Me incliné en respetuosa reverencia y me presenté diciéndole mi nombre y apellidos, mis cargos y cuantas referencias pudieran indicarle quién era yo. Me miraba con una expresión extraña, como de sorpresa y recelo.

—Monroy, Monroy, Monroy —repitió con un débil hilo de voz—… Y Villalobos, Villalobos Zúñiga… Nieto de mi camarada, paisano, amigo y tocayo don Alvaro de Villalobos Maraver… ¡Ah, Dios bendito!

Entusiasmado yo porque me hubiera reconocido, di un paso hacia él para que me viera mejor. Me observó con atención. Le temblaba el labio inferior y la mano con la que estiró el sarmentoso dedo índice para señalarme.

—¿Qué haces de esa guisa? —me preguntó con severidad—. ¡Habla, Monroy! ¿Qué demonios haces vestido así?

Entonces reparé en que le desconcertaba mi aspecto. Iba yo vestido a la manera de turco, con el dolmán que ellos usan, el turbante, la espada curva al cinto e incluso los collares y los anillos propios de mi condición libre.

—Señor, déjeme vuestra excelencia que le explique… —balbucí.

—¡Santiago! —gritó—. ¡Qué tienes que explicar!

Comencé a contarle mi vida en cautiverio. Intentaba hacerle comprender mi situación, pero se me ahogaban las palabras en la garganta. No encontraba la manera de explicarle todo el proceso tan complicado que había supuesto mi difícil existencia desde Susa hasta el momento. Nervioso, con frases entrecortadas que no lograba concluir, me daba cuenta de que Sande comenzaba a excitarse. Tosió secamente varias veces, miró al cielo y exclamó:

—¡Hijo de Satanás! ¡Fuera de mi presencia! ¡Renegado, traidor, moro de todos los demonios…!

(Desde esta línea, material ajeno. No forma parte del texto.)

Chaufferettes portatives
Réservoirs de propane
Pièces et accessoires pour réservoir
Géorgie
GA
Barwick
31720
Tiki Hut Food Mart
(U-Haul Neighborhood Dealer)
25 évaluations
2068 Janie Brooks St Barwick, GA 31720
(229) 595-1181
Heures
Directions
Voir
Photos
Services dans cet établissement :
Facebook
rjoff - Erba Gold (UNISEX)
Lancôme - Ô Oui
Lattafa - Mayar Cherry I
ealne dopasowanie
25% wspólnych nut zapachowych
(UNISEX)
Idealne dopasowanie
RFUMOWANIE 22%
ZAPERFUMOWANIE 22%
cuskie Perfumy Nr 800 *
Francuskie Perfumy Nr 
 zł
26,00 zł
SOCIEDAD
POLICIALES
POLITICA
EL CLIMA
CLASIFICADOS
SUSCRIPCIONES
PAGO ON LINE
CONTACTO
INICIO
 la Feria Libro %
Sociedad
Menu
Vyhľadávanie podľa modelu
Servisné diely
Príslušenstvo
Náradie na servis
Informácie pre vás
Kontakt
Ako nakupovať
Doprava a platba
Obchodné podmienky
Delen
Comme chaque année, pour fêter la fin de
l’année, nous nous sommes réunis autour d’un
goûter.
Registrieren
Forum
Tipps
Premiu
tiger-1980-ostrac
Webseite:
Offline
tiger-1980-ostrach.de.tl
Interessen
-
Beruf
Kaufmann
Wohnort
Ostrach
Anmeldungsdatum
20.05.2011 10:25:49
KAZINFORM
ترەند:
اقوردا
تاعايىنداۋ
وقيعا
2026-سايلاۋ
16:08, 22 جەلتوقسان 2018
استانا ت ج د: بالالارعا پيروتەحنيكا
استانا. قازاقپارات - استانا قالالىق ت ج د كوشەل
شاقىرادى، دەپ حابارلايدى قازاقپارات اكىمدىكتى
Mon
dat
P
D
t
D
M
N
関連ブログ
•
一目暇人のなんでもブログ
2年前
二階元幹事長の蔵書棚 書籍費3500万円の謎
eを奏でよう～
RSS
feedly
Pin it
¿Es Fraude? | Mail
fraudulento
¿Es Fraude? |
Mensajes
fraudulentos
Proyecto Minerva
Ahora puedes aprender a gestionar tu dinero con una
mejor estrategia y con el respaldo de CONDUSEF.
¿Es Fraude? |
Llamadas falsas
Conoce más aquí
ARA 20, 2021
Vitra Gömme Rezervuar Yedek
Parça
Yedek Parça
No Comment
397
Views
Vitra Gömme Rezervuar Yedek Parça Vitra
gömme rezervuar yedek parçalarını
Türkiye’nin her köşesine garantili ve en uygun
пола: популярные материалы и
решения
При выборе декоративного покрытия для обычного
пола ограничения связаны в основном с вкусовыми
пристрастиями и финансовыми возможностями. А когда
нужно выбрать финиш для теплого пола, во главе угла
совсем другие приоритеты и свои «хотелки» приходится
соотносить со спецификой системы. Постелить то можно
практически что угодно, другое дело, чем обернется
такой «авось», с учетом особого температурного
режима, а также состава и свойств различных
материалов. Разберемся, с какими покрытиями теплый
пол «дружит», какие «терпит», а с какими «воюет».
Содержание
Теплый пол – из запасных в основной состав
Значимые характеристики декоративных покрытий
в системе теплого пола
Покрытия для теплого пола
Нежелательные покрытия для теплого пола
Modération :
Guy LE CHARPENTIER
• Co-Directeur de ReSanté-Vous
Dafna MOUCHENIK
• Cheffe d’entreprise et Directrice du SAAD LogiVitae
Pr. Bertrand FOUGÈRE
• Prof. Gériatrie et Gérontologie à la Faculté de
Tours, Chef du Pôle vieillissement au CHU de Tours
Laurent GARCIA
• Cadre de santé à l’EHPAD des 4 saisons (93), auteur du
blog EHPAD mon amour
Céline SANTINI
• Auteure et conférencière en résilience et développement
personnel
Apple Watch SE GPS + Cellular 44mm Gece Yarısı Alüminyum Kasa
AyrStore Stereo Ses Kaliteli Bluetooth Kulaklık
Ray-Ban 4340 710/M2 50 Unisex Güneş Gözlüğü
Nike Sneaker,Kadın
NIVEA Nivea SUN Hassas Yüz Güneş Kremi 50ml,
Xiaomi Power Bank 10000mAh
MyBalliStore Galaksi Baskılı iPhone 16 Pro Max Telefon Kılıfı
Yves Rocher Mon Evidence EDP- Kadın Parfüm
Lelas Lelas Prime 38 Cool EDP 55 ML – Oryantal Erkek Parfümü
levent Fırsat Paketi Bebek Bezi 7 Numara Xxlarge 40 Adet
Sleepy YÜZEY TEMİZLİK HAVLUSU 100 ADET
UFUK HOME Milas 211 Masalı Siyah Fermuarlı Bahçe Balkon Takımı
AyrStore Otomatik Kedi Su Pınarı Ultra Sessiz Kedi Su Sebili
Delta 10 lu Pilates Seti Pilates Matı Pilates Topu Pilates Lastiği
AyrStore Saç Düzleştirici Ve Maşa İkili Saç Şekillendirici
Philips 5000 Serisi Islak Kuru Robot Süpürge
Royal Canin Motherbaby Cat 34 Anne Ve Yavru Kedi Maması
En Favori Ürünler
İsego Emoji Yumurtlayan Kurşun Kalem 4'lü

Sacó fuerzas de su lamentable estado y se puso en pie repentinamente. Agarró el bastón que tenía a un lado y comenzó a pegarme con él.

—¡Largo de aquí, miserable! ¡Fuera o te mataré con mis propias manos! ¡Has traicionado a Dios y a nuestro Rey! ¡No tienes perdón!…

Se echaron sobre mí los demás caballeros cristianos que acudieron prestos al escuchar el alboroto. Me agarraron por todas partes y me sacaron de allí para arrojarme escaleras abajo. Luego cerraron con un despectivo portazo.

—¡Asqueroso renegado! —fue el último insulto que escuché a mis espaldas cuando salí al patio de la fonda.

Corrí por las calles de Pera bañado en la sangre que me brotaba del cuero cabelludo a causa de las heridas que me hizo el bastón de Sande. Iba deshecho de dolor, vergüenza, rabia y angustia. Me lavé en una fuente y lloré amargamente bajo la luna llena.